In that context I actually asked myself why you provide exactly 8 general purpose registers, and not e.g. an arbitrary numer of temporaries and let the backend do the allocation and spilling? But apparently you have implemented this in cdemitter; I will take a closer look at this.

PS: the MIL specification is actually in this repository: https://github.com/micron-language/specification

In that context I actually asked myself why you provide exactly 8 general purpose registers, and not e.g. an arbitrary numer of temporaries and let the backend do the allocation and spilling?

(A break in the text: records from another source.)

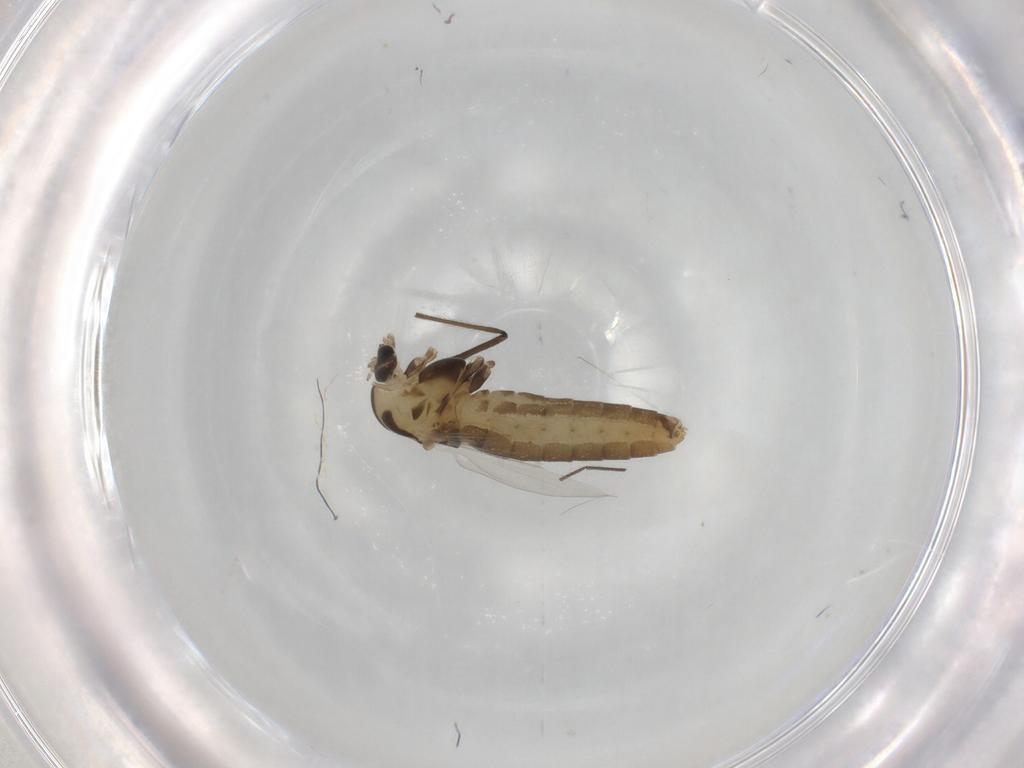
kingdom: Animalia
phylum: Arthropoda
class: Insecta
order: Diptera
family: Chironomidae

The intermediate code emitter does not spill but reuses registers as soon as they are not used any longer. The corresponding abstraction is called SmartOperand and uses move semantics for the automatic acquisition and release of registers by the way. Except for pathologically complex expressions, eight registers have proven to be enough in practice. This is also the limiting number for most hardware, since 32-bit architectures require two hardware registers to represent a 64-bit virtual register, and most of them do not provide more than 16 registers. The AMD64 architecture in 32-bit mode is the only one with less registers which is why the complicated spilling is only done in the code generator of that particular back-end.

The emitter does save registers on stack however when calling functions such that registers are not clobbered during argument evaluations, the corresponding abstraction is called RestoreRegisterState.

Ok, thanks. I will therefore have a closer look at your Oberon emitter.

and to create and validate an EBNF grammar of the IR syntax.

Here is the grammar, in case you're interested: https://github.com/rochus-keller/EiGen/blob/master/ir_grammar/IntermediateCode.ebnf

I was able to successfully validate it with all cod files I came across so far. The grammar especially consideres the compound instructions and helps me to better understand the IR and what to generate.

PS: btw. the grammar could actually be LL with two LL exceptions, but the "rec" and "func" instructions rely on explicit instruction counts to find the end of the compound, and their bodies cause ambiguities in an LL grammar; but so far in the examples I run this was no issue. It would be easy to avoid these ambiguities and enable an LL grammar by introducing an "end" instruction, just in case.

While I appreciate your effort to increase understanding, I don't think the intermediate code representation lends itself to be represented by a grammar apart from the syntax defined in the manual: A "subsequently" required instruction or type declaration does not necessarily mean "immediately following". A source code location and a type declaration for example can appear in any order and intermixed with other instructions. The same holds for assembly directives which can even appear on any line.

And yet it works. Of all the theoretically possible variants, your compilers always seem to choose the same ones (at least I haven't come across any other variants yet). My grammar may only represent a subset of the possible variants, but it makes it easier to understand and use the IR (at least for me).

This may be true for compilers but please bear in mind that users may provide intermediate code as well, for example using SYSTEM.CODE.